O texto acrescenta que, dado o conjunto modesto de acordos comerciais do Mercosul, a UE teria uma vantagem inicial. Ele observa ainda que as empresas da UE poderão concorrer a contratos públicos no Mercosul nos mesmos termos que os fornecedores locais – algo que o Mercosul não ofereceu anteriormente em acordos comerciais.
Existem também potenciais medidas de salvaguarda para lidar com possíveis perturbações de mercado.
O que dizem os críticos
Os agricultores europeus protestam, alegando que um acordo levaria à importação barata de produtos sul-americanos, principalmente carne bovina, que não atendem aos padrões ambientais e de segurança alimentar da UE. A Comissão Europeia declara que os padrões da UE não serão flexibilizados.
O acordo inclui compromissos ambientais, incluindo a prevenção de novos desmatamentos após 2030. No entanto, grupos ambientalistas afirmam que ele carece de medidas que possam ser aplicadas.
A organização “Amigos da Terra” classificou o acordo como “devastador para o clima” e afirma que ele levará ao aumento do desmatamento, já que os países do Mercosul venderão mais produtos agrícolas e matérias-primas, muitas vezes provenientes de áreas florestais, incluindo a Amazônia.
A França, maior produtora de carne bovina da UE, havia afirmado que assinaria o acordo de livre comércio somente se este “salvaguardasse os interesses” da agricultura francesa e da UE. Agora, o país rejeita o acordo.
Itália, Hungria e Polônia também manifestaram oposição. Juntos, os quatro países poderiam ter bloqueado o acordo, mas a posição da Itália acabou mudando.

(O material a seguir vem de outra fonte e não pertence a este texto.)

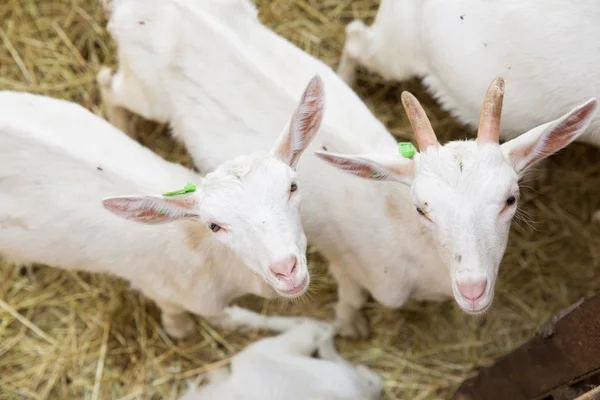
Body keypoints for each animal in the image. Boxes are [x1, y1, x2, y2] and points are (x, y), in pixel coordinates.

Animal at [97, 0, 596, 338]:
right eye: (422, 208)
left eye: (510, 199)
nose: (473, 288)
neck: (401, 235)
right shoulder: (351, 265)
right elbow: (351, 298)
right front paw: (348, 326)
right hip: (144, 89)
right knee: (108, 83)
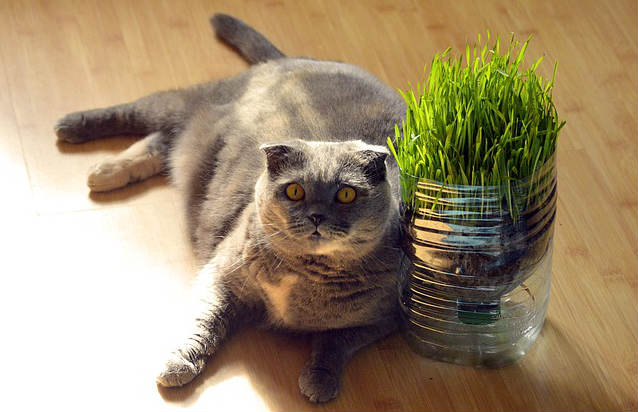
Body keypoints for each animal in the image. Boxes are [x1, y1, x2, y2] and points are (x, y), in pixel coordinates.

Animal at [55, 13, 408, 402]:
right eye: (295, 190)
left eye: (346, 195)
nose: (316, 216)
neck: (305, 275)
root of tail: (293, 59)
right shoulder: (222, 274)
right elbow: (202, 324)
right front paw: (177, 365)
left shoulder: (382, 319)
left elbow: (336, 341)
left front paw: (320, 380)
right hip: (190, 105)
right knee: (144, 112)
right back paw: (74, 131)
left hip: (196, 144)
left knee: (164, 143)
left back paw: (105, 172)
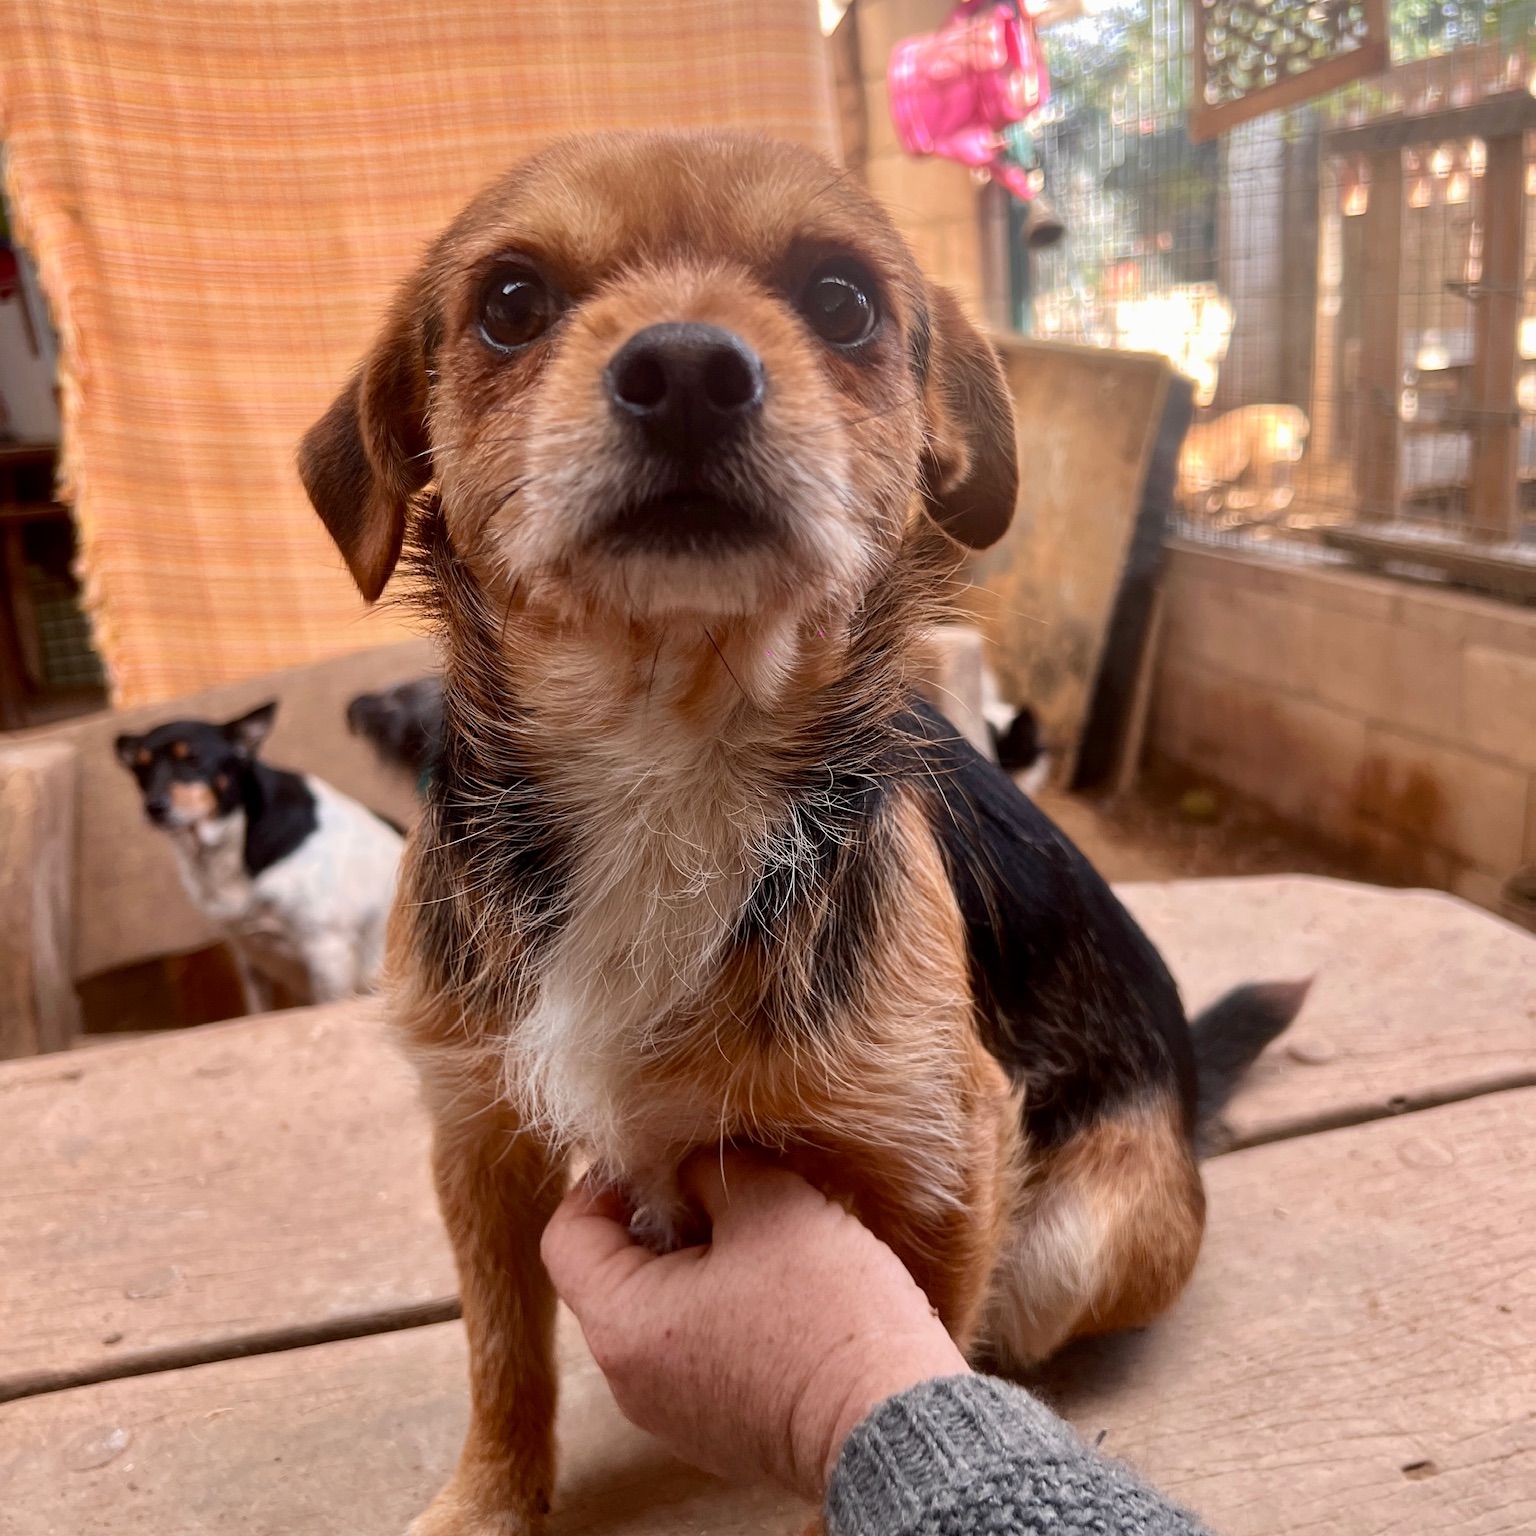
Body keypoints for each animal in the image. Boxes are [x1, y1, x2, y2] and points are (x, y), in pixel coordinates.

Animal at [114, 703, 403, 1010]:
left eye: (193, 760)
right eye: (141, 768)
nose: (154, 807)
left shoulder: (328, 952)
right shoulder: (249, 954)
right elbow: (258, 1010)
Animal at [298, 131, 1302, 1535]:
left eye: (842, 300)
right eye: (508, 303)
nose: (686, 373)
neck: (665, 752)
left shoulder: (939, 1156)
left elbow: (918, 1337)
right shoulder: (479, 1140)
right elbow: (503, 1356)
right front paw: (490, 1502)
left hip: (1074, 1239)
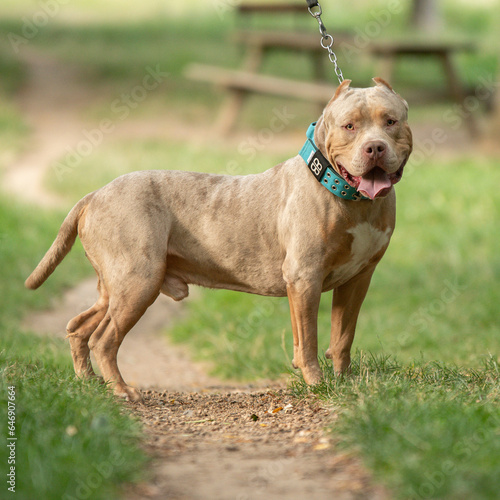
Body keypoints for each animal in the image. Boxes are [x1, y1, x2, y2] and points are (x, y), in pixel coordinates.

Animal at [25, 78, 412, 402]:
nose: (375, 148)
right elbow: (309, 339)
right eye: (350, 126)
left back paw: (89, 382)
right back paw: (122, 390)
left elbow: (343, 336)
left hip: (115, 287)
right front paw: (317, 384)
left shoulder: (358, 278)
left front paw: (345, 384)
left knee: (79, 328)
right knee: (104, 339)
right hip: (138, 281)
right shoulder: (305, 278)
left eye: (390, 121)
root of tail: (94, 194)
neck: (348, 196)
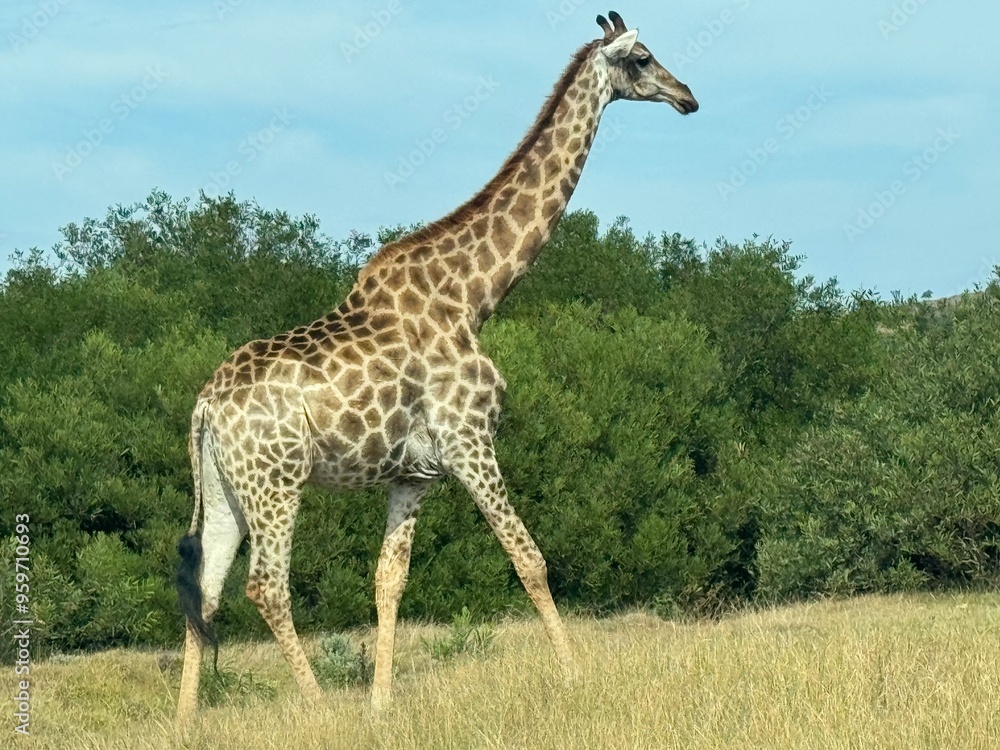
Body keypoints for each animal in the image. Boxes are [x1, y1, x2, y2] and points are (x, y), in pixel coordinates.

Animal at [175, 10, 697, 724]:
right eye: (643, 58)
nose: (687, 96)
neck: (474, 295)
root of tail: (205, 404)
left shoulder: (414, 473)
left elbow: (388, 580)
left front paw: (380, 702)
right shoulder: (470, 440)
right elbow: (528, 557)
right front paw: (575, 675)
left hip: (226, 487)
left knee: (205, 589)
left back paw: (184, 721)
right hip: (276, 480)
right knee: (266, 587)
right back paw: (318, 705)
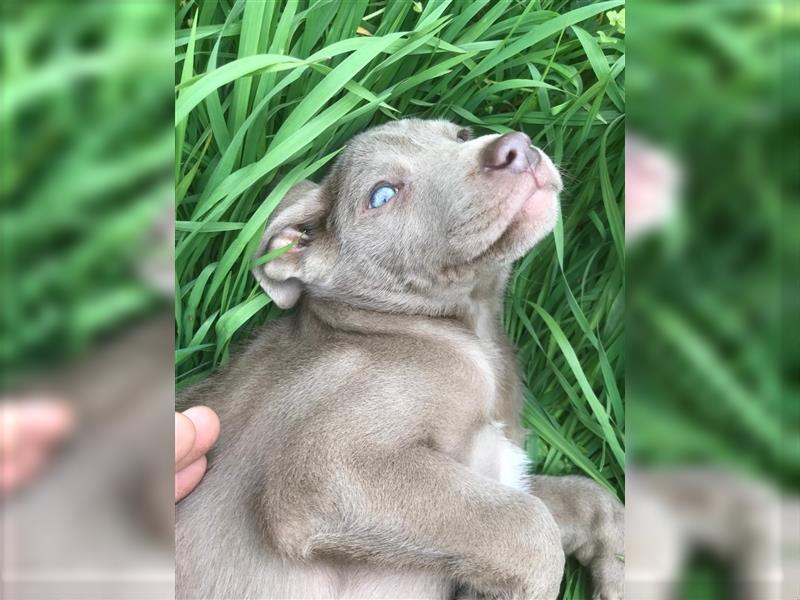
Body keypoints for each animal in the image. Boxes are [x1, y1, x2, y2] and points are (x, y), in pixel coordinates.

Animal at [177, 119, 624, 596]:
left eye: (462, 135)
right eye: (382, 194)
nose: (515, 149)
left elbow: (586, 497)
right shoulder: (324, 467)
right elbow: (529, 527)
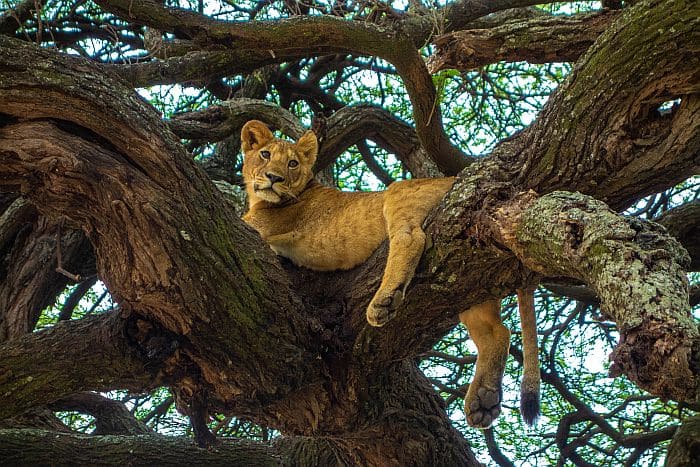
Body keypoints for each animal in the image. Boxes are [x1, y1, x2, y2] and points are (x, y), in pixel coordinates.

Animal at [238, 120, 540, 428]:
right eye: (264, 155)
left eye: (293, 163)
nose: (274, 178)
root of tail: (453, 179)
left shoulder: (258, 226)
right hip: (471, 285)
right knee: (497, 332)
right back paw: (484, 400)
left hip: (399, 193)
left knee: (410, 237)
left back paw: (384, 301)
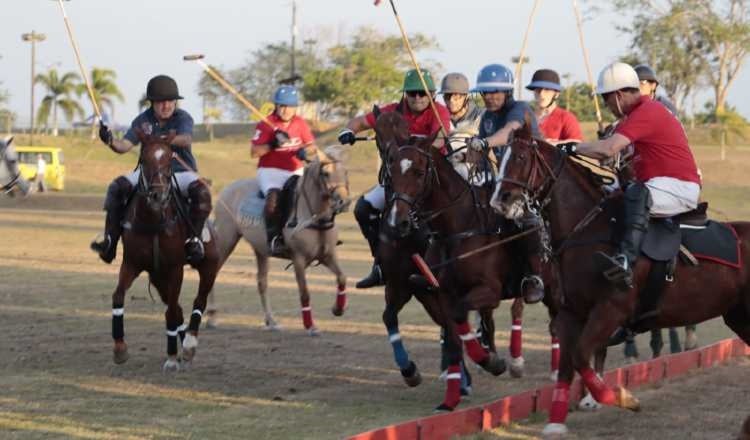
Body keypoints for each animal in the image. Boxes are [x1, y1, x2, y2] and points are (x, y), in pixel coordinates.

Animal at [110, 131, 220, 372]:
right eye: (144, 159)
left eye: (170, 160)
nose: (157, 195)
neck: (153, 220)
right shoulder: (132, 263)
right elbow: (118, 296)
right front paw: (120, 348)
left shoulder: (175, 268)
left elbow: (171, 311)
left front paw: (171, 357)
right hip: (158, 277)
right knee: (177, 308)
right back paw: (183, 344)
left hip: (209, 266)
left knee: (198, 301)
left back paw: (189, 345)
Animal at [207, 146, 352, 336]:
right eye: (326, 173)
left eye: (346, 172)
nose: (344, 202)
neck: (315, 217)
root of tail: (227, 189)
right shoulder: (298, 259)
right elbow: (304, 292)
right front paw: (310, 326)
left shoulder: (328, 255)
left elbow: (342, 277)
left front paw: (338, 309)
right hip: (226, 239)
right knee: (213, 272)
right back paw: (211, 318)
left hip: (260, 249)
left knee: (262, 283)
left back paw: (272, 321)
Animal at [490, 127, 750, 436]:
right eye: (499, 158)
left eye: (519, 156)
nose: (499, 201)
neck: (587, 227)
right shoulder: (570, 312)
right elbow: (567, 363)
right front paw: (555, 424)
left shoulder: (611, 309)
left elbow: (581, 355)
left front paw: (623, 397)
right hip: (738, 316)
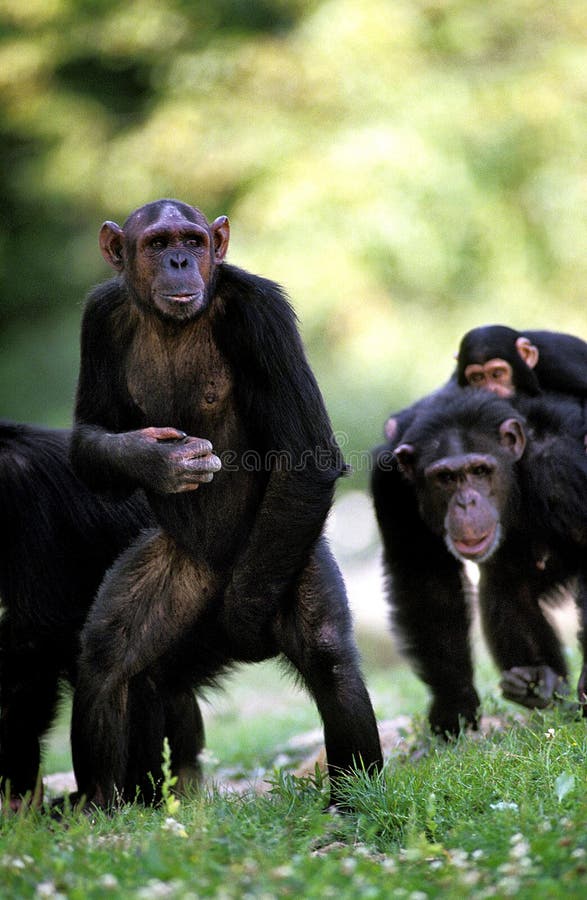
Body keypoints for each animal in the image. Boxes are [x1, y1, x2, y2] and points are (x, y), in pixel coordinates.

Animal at [69, 199, 384, 808]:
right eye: (156, 242)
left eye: (192, 239)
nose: (179, 260)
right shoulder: (97, 318)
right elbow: (88, 433)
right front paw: (154, 459)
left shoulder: (265, 315)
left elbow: (306, 451)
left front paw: (243, 625)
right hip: (179, 570)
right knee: (106, 661)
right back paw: (104, 808)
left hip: (285, 555)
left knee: (329, 658)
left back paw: (353, 803)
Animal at [372, 388, 587, 740]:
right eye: (445, 478)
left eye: (480, 471)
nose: (466, 502)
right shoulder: (390, 484)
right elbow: (425, 579)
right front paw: (453, 705)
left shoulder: (563, 466)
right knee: (505, 590)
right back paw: (540, 687)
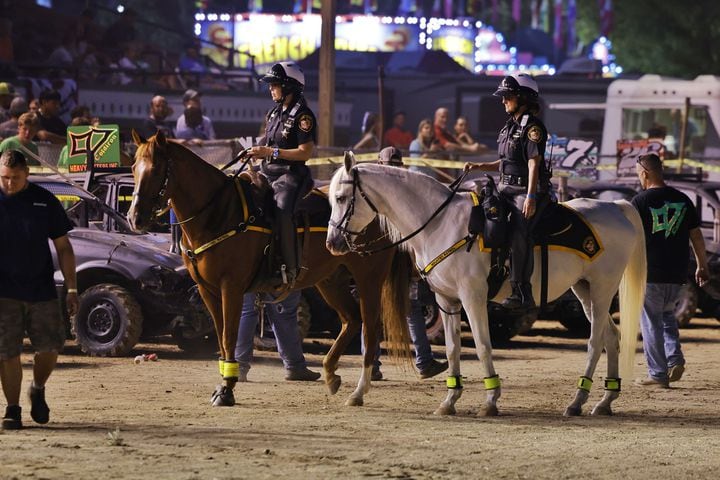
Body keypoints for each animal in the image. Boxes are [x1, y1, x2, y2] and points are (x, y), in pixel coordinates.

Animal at [129, 132, 408, 408]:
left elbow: (229, 336)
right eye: (133, 167)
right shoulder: (207, 290)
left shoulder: (231, 287)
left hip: (369, 277)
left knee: (370, 329)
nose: (135, 218)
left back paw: (359, 390)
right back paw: (330, 373)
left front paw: (226, 390)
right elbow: (220, 336)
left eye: (155, 170)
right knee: (351, 319)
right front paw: (223, 384)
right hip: (331, 280)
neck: (218, 213)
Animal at [326, 154, 648, 416]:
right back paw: (604, 401)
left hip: (602, 289)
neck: (439, 224)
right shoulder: (446, 300)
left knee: (595, 342)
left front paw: (491, 399)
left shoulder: (473, 297)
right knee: (611, 337)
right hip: (584, 291)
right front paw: (449, 400)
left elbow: (482, 345)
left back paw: (577, 400)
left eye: (341, 198)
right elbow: (453, 348)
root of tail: (615, 206)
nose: (332, 243)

Tentativas da UE em conquistar opositores
Quando a Comissão apresentou o acordo para aprovação em setembro, estabeleceu um mecanismo pelo qual o acesso preferencial do Mercosul para produtos agrícolas sensíveis, como a carne bovina, poderia ser suspenso.
O gatilho para a Comissão avaliar a necessidade de tais salvaguardas seria o aumento do volume de importações ou a queda dos preços em um determinado percentual em um ou mais países da UE. A UE havia concordado anteriormente com um limite de 8%, mas os embaixadores concordaram em reduzi-lo para 5% depois de um pedido da Itália.
O executivo da UE afirmou que estudará a possibilidade de harmonização das normas de produção entre produtos nacionais e importados, principalmente no que diz respeito a pesticidas e bem-estar animal. O objetivo é reforçar os controles de importação de alimentos, produtos de origem animal e vegetal que entram na UE, aumentando o número de auditorias e verificações em países terceiros.
O próximo orçamento da UE oferecerá um fundo de crise de 6,3 bilhões de euros para os agricultores da UE, que poderá cobrir o “evento improvável” de o acordo prejudicar os mercados agrícolas da UE. Serão também antecipados cerca de 45 bilhões de euros em apoio aos agricultores.
Por fim, a Comissão anunciou que irá reduzir as taxas de importação de certos fertilizantes, cujos custos aumentaram em até 60%.